Key factors impacting subsea flowline design
One key function of the flowline is to be the conduit to carry production fluid from the wells to the platform. The flow capacity is dependent on the flowline diameter, fluid temperature/viscosity, pressure, and distance. This is typically done by thermal/hydraulic calculations using PIPESIM or OLGA. The flowline design needs to meet the expected production forecast.
Single or dual
Besides improved production capacity, dual flowlines are sometimes used to provide production flexibilities or manage flow assurance risks. Dual flowlines can also facilitate flowline pigging and cleaning.

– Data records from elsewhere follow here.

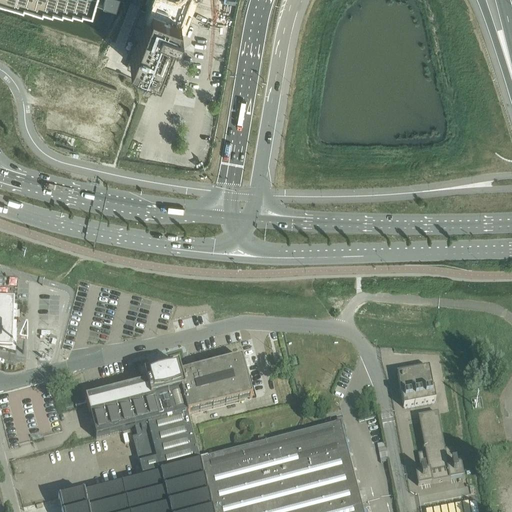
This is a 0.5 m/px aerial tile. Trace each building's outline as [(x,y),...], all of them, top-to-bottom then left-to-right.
[(53,0),(52,8),(53,6),(61,8),(63,0),(53,0)] [(63,0),(61,8),(62,8),(63,6),(71,9),(74,0),(63,0)] [(74,0),(71,9),(72,9),(73,7),(81,9),(84,0),(74,0)] [(84,0),(81,9),(82,9),(82,7),(92,10),(94,0),(84,0)] [(149,11),(141,8),(140,7),(129,37),(130,37),(138,39),(130,61),(127,69),(155,80),(156,79),(159,72),(162,64),(165,66),(166,66),(171,51),(172,51),(173,51),(174,51),(174,50),(175,49),(175,48),(174,48),(174,47),(173,46),(182,23),(178,22),(181,15),(151,4),(149,11)] [(16,315),(16,307),(0,302),(0,349),(15,353),(16,322),(18,321),(17,315),(16,315)] [(137,438),(132,439),(143,477),(200,462),(188,417),(252,400),(242,360),(181,376),(179,366),(143,375),(146,385),(85,401),(89,417),(90,416),(96,440),(135,429),(137,438)] [(428,368),(396,374),(403,409),(435,403),(428,368)] [(420,473),(415,474),(417,487),(462,479),(460,465),(455,466),(454,463),(453,464),(450,449),(443,451),(436,414),(418,418),(425,454),(418,455),(420,470),(419,470),(420,473)] [(212,511),(362,511),(340,426),(273,443),(273,442),(266,444),(266,445),(208,460),(208,459),(200,462),(212,511)] [(212,511),(200,462),(143,477),(122,482),(122,481),(120,482),(121,483),(84,493),(83,492),(81,493),(82,493),(60,499),(58,499),(61,511),(212,511)]
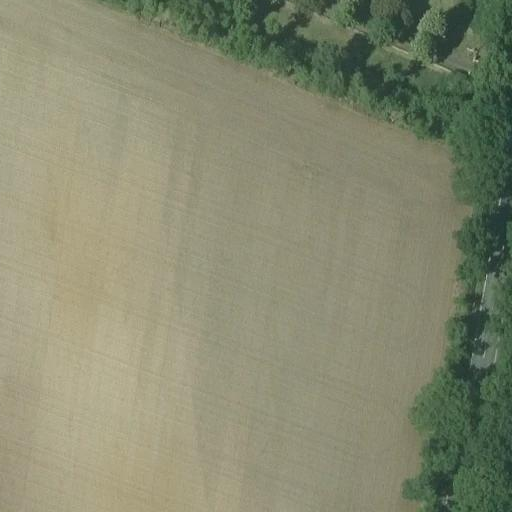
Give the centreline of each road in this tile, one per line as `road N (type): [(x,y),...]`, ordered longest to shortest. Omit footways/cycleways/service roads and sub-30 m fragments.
road 1 (secondary): [(454,511),(511,186)]
road 2 (track): [(511,117),(256,0)]
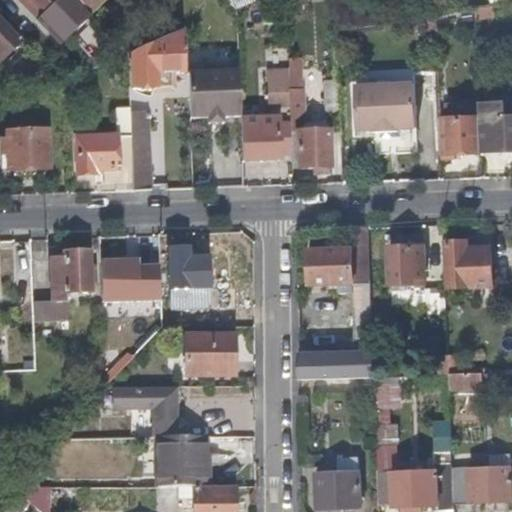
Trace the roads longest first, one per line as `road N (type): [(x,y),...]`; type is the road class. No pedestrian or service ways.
road 1 (residential): [(273,212),(280,511)]
road 2 (residential): [(0,222),(273,212)]
road 3 (residential): [(273,212),(511,203)]
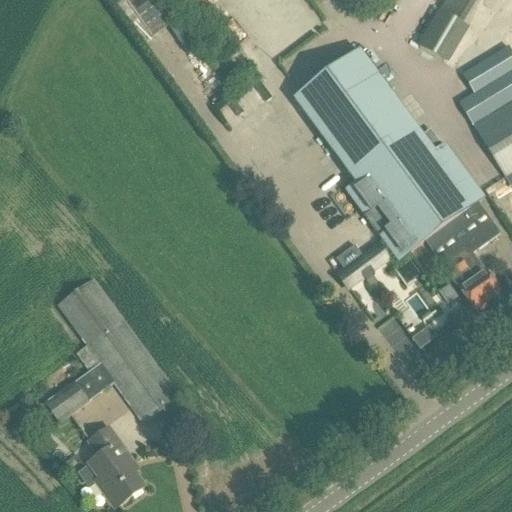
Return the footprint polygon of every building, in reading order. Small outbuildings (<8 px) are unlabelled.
[(447,0),(434,22),(464,40),(470,31),(459,25),(472,0),(447,0)] [(362,54),(296,102),(358,186),(347,194),(398,263),(485,200),(446,148),(436,155),(362,54)] [(511,65),(463,95),(466,101),(459,105),(506,182),(511,178),(511,65)] [(348,295),(391,263),(378,246),(361,258),(355,249),(337,262),(343,271),(335,277),(348,295)] [(501,294),(473,256),(447,273),(475,313),(501,294)] [(87,349),(76,357),(90,375),(75,387),(74,385),(43,407),(60,428),(90,406),(89,404),(114,387),(145,429),(181,401),(94,283),(57,310),(87,349)] [(88,466),(119,510),(146,491),(136,476),(140,474),(109,431),(89,446),(98,458),(88,466)]
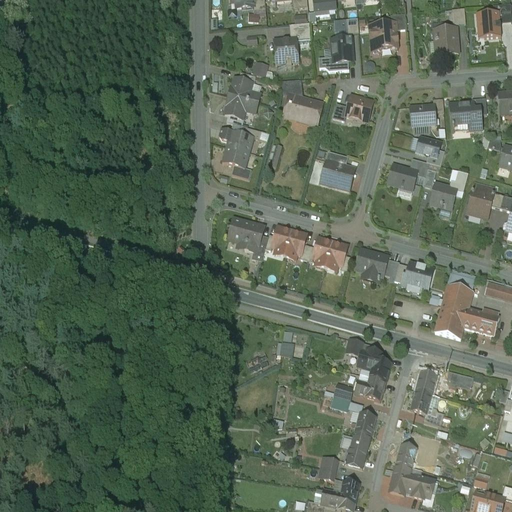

However, dual flowline configuration typically requires much more upfront capital cost than single flowline.
Seafloor geological features or hazards and locations of subsea structures determine the flowline pathway.
Flowline wall thickness needs to be able to withstand the max internal pressure after taking into consideration of the corrosion allowance.
Depending on the corrosion environment, the flowline internal may need to be cladded with corrosion resistant alloys if corrosion inhibitor alone cannot protect internal corrosion.
The longer the design life, the more corrosion allowance the flowline needs to have.
The subsea flowlines may need to be insulated to avoid flow assurance problems associated with the cooling of the produced fluid as it travels along the seabed. Heat retention can also be accomplished by burying the flowline. It should be noted that most subsea wells cannot economically retain sufficient heat during flowing conditions to stay out of the hydrate risk region. Therefore, subsea gas flowlines are usually not designed for heat retention and the hydrate risk is typically managed via hydrate inhibitors (low dosage hydrate inhibitor or thermodynamic hydrate inhibitor.
Sour service is required if H2S level is high enough to exceed 0.05psi partial pressure per NACE requirement.